# TASK STATEMENT:
Look for the line containing "X148057900Y-111938600D03*" in the entries below, then print that line and all that follow it exactly.

# THE DATA:
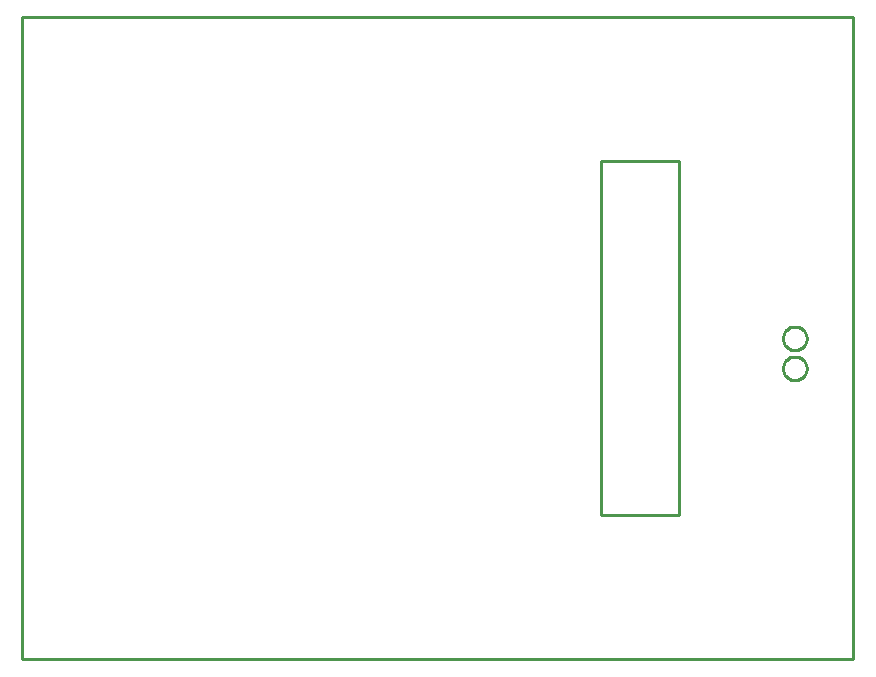
<source format=gbr>
G04 EAGLE Gerber RS-274X export*
G75*
%MOMM*%
%FSLAX34Y34*%
%LPD*%
%IN*%
%IPPOS*%
%AMOC8*
5,1,8,0,0,1.08239X$1,22.5*%
G01*
%ADD10C,0.254000*%


D10*
X0Y0D02*
X703580Y0D01*
X703580Y543560D01*
X0Y543560D01*
X0Y0D01*
X490220Y121920D02*
X556260Y121920D01*
X556260Y421640D01*
X490220Y421640D01*
X490220Y121920D01*
X664050Y246817D02*
X663974Y247687D01*
X663822Y248546D01*
X663596Y249390D01*
X663298Y250210D01*
X662929Y251002D01*
X662492Y251758D01*
X661991Y252473D01*
X661430Y253142D01*
X660812Y253760D01*
X660143Y254321D01*
X659428Y254822D01*
X658672Y255259D01*
X657880Y255628D01*
X657060Y255926D01*
X656216Y256152D01*
X655357Y256304D01*
X654487Y256380D01*
X653613Y256380D01*
X652744Y256304D01*
X651884Y256152D01*
X651040Y255926D01*
X650220Y255628D01*
X649428Y255259D01*
X648672Y254822D01*
X647957Y254321D01*
X647288Y253760D01*
X646670Y253142D01*
X646109Y252473D01*
X645608Y251758D01*
X645171Y251002D01*
X644802Y250210D01*
X644504Y249390D01*
X644278Y248546D01*
X644126Y247687D01*
X644050Y246817D01*
X644050Y245943D01*
X644126Y245074D01*
X644278Y244214D01*
X644504Y243370D01*
X644802Y242550D01*
X645171Y241758D01*
X645608Y241002D01*
X646109Y240287D01*
X646670Y239618D01*
X647288Y239000D01*
X647957Y238439D01*
X648672Y237938D01*
X649428Y237501D01*
X650220Y237132D01*
X651040Y236834D01*
X651884Y236608D01*
X652744Y236456D01*
X653613Y236380D01*
X654487Y236380D01*
X655357Y236456D01*
X656216Y236608D01*
X657060Y236834D01*
X657880Y237132D01*
X658672Y237501D01*
X659428Y237938D01*
X660143Y238439D01*
X660812Y239000D01*
X661430Y239618D01*
X661991Y240287D01*
X662492Y241002D01*
X662929Y241758D01*
X663298Y242550D01*
X663596Y243370D01*
X663822Y244214D01*
X663974Y245074D01*
X664050Y245943D01*
X664050Y246817D01*
X664050Y272217D02*
X663974Y273087D01*
X663822Y273946D01*
X663596Y274790D01*
X663298Y275610D01*
X662929Y276402D01*
X662492Y277158D01*
X661991Y277873D01*
X661430Y278542D01*
X660812Y279160D01*
X660143Y279721D01*
X659428Y280222D01*
X658672Y280659D01*
X657880Y281028D01*
X657060Y281326D01*
X656216Y281552D01*
X655357Y281704D01*
X654487Y281780D01*
X653613Y281780D01*
X652744Y281704D01*
X651884Y281552D01*
X651040Y281326D01*
X650220Y281028D01*
X649428Y280659D01*
X648672Y280222D01*
X647957Y279721D01*
X647288Y279160D01*
X646670Y278542D01*
X646109Y277873D01*
X645608Y277158D01*
X645171Y276402D01*
X644802Y275610D01*
X644504Y274790D01*
X644278Y273946D01*
X644126Y273087D01*
X644050Y272217D01*
X644050Y271343D01*
X644126Y270474D01*
X644278Y269614D01*
X644504Y268770D01*
X644802Y267950D01*
X645171Y267158D01*
X645608Y266402D01*
X646109Y265687D01*
X646670Y265018D01*
X647288Y264400D01*
X647957Y263839D01*
X648672Y263338D01*
X649428Y262901D01*
X650220Y262532D01*
X651040Y262234D01*
X651884Y262008D01*
X652744Y261856D01*
X653613Y261780D01*
X654487Y261780D01*
X655357Y261856D01*
X656216Y262008D01*
X657060Y262234D01*
X657880Y262532D01*
X658672Y262901D01*
X659428Y263338D01*
X660143Y263839D01*
X660812Y264400D01*
X661430Y265018D01*
X661991Y265687D01*
X662492Y266402D01*
X662929Y267158D01*
X663298Y267950D01*
X663596Y268770D01*
X663822Y269614D01*
X663974Y270474D01*
X664050Y271343D01*
X664050Y272217D01*
M02*

</source>
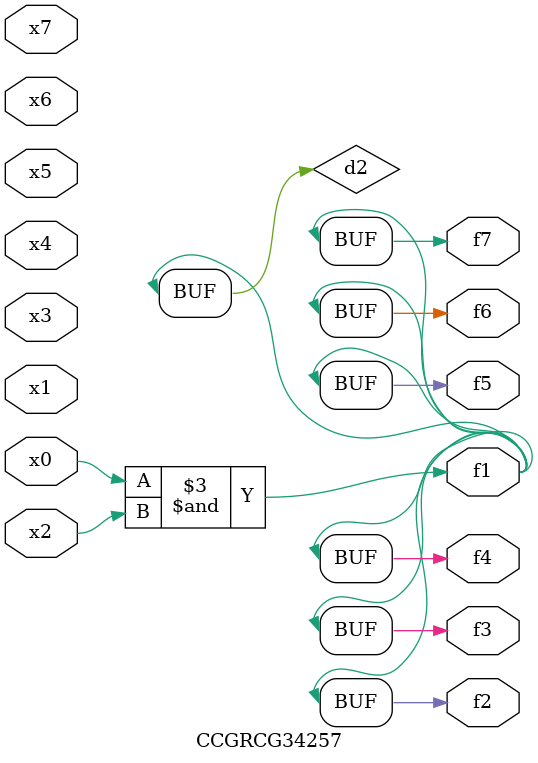
<source format=v>
module CCGRCG34257(
	input x0, x1, x2, x3, x4, x5, x6, x7,
	output f1, f2, f3, f4, f5, f6, f7
);

	wire d1, d2;

	nor (d1, x3, x6);
	and (d2, x0, x2);
	assign f1 = d2;
	assign f2 = d2;
	assign f3 = d2;
	assign f4 = d2;
	assign f5 = d2;
	assign f6 = d2;
	assign f7 = d2;
endmodule

</source>
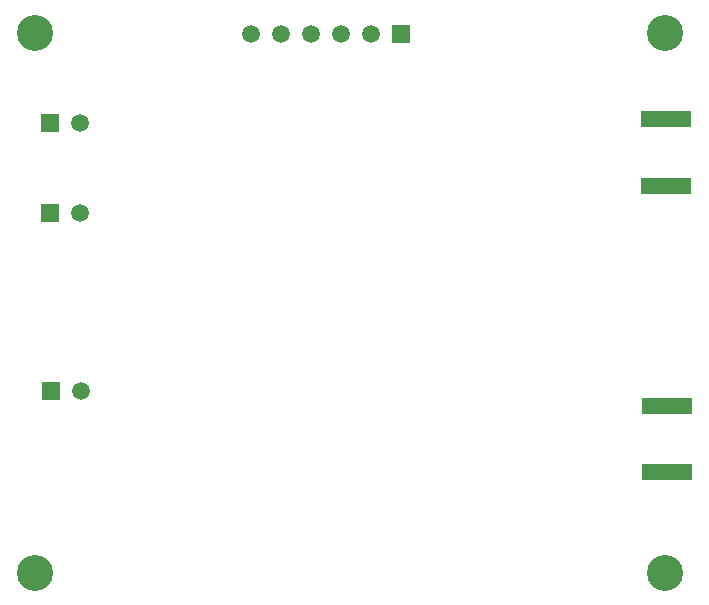
<source format=gbr>
%TF.GenerationSoftware,Altium Limited,Altium Designer,22.6.1 (34)*%
G04 Layer_Color=255*
%FSLAX26Y26*%
%MOIN*%
%TF.SameCoordinates,2B337168-DF0E-4336-AB3C-9C7F5D13073F*%
%TF.FilePolarity,Positive*%
%TF.FileFunction,Pads,Bot*%
%TF.Part,Single*%
G01*
G75*
%TA.AperFunction,ConnectorPad*%
%ADD19R,0.165354X0.053150*%
%TA.AperFunction,ComponentPad*%
%ADD36R,0.059055X0.059055*%
%ADD37C,0.059055*%
%TA.AperFunction,WasherPad*%
%ADD38C,0.120000*%
D19*
X3207126Y1233780D02*
D03*
Y1456220D02*
D03*
X3205000Y2190000D02*
D03*
Y2412441D02*
D03*
D36*
X1152450Y1505000D02*
D03*
X2320000Y2695000D02*
D03*
X1150000Y2100000D02*
D03*
Y2400000D02*
D03*
D37*
X1252450Y1505000D02*
D03*
X2220000Y2695000D02*
D03*
X2120000D02*
D03*
X2020000D02*
D03*
X1920000D02*
D03*
X1820000D02*
D03*
X1250000Y2100000D02*
D03*
Y2400000D02*
D03*
D38*
X1100000Y2700000D02*
D03*
Y900000D02*
D03*
X3200000D02*
D03*
Y2700000D02*
D03*
%TF.MD5,bb4c3bae69db667bd78ef843bb6c97c8*%
M02*

</source>
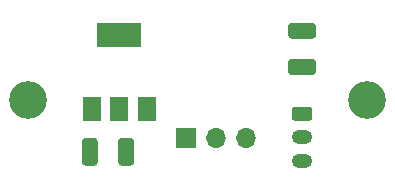
<source format=gts>
G04 #@! TF.GenerationSoftware,KiCad,Pcbnew,(5.1.10)-1*
G04 #@! TF.CreationDate,2022-09-19T19:11:14+01:00*
G04 #@! TF.ProjectId,12v_servo_driver,3132765f-7365-4727-966f-5f6472697665,rev?*
G04 #@! TF.SameCoordinates,Original*
G04 #@! TF.FileFunction,Soldermask,Top*
G04 #@! TF.FilePolarity,Negative*
%FSLAX46Y46*%
G04 Gerber Fmt 4.6, Leading zero omitted, Abs format (unit mm)*
G04 Created by KiCad (PCBNEW (5.1.10)-1) date 2022-09-19 19:11:14*
%MOMM*%
%LPD*%
G01*
G04 APERTURE LIST*
%ADD10R,1.700000X1.700000*%
%ADD11O,1.700000X1.700000*%
%ADD12C,3.200000*%
%ADD13O,1.750000X1.200000*%
%ADD14R,3.800000X2.000000*%
%ADD15R,1.500000X2.000000*%
G04 APERTURE END LIST*
D10*
X151409400Y-114350800D03*
D11*
X153949400Y-114350800D03*
X156489400Y-114350800D03*
G36*
G01*
X143918500Y-114594199D02*
X143918500Y-116444201D01*
G75*
G02*
X143668501Y-116694200I-249999J0D01*
G01*
X142843499Y-116694200D01*
G75*
G02*
X142593500Y-116444201I0J249999D01*
G01*
X142593500Y-114594199D01*
G75*
G02*
X142843499Y-114344200I249999J0D01*
G01*
X143668501Y-114344200D01*
G75*
G02*
X143918500Y-114594199I0J-249999D01*
G01*
G37*
G36*
G01*
X146993500Y-114594199D02*
X146993500Y-116444201D01*
G75*
G02*
X146743501Y-116694200I-249999J0D01*
G01*
X145918499Y-116694200D01*
G75*
G02*
X145668500Y-116444201I0J249999D01*
G01*
X145668500Y-114594199D01*
G75*
G02*
X145918499Y-114344200I249999J0D01*
G01*
X146743501Y-114344200D01*
G75*
G02*
X146993500Y-114594199I0J-249999D01*
G01*
G37*
D12*
X166751000Y-111125000D03*
X138049000Y-111125000D03*
G36*
G01*
X162151501Y-109007000D02*
X160301499Y-109007000D01*
G75*
G02*
X160051500Y-108757001I0J249999D01*
G01*
X160051500Y-107931999D01*
G75*
G02*
X160301499Y-107682000I249999J0D01*
G01*
X162151501Y-107682000D01*
G75*
G02*
X162401500Y-107931999I0J-249999D01*
G01*
X162401500Y-108757001D01*
G75*
G02*
X162151501Y-109007000I-249999J0D01*
G01*
G37*
G36*
G01*
X162151501Y-105932000D02*
X160301499Y-105932000D01*
G75*
G02*
X160051500Y-105682001I0J249999D01*
G01*
X160051500Y-104856999D01*
G75*
G02*
X160301499Y-104607000I249999J0D01*
G01*
X162151501Y-104607000D01*
G75*
G02*
X162401500Y-104856999I0J-249999D01*
G01*
X162401500Y-105682001D01*
G75*
G02*
X162151501Y-105932000I-249999J0D01*
G01*
G37*
G36*
G01*
X160601499Y-111706100D02*
X161851501Y-111706100D01*
G75*
G02*
X162101500Y-111956099I0J-249999D01*
G01*
X162101500Y-112656101D01*
G75*
G02*
X161851501Y-112906100I-249999J0D01*
G01*
X160601499Y-112906100D01*
G75*
G02*
X160351500Y-112656101I0J249999D01*
G01*
X160351500Y-111956099D01*
G75*
G02*
X160601499Y-111706100I249999J0D01*
G01*
G37*
D13*
X161226500Y-114306100D03*
X161226500Y-116306100D03*
D14*
X145757900Y-105638600D03*
D15*
X145757900Y-111938600D03*
X148057900Y-111938600D03*
X143457900Y-111938600D03*
M02*

</source>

# SOLUTION BELOW:
X148057900Y-111938600D03*
X143457900Y-111938600D03*
M02*

</source>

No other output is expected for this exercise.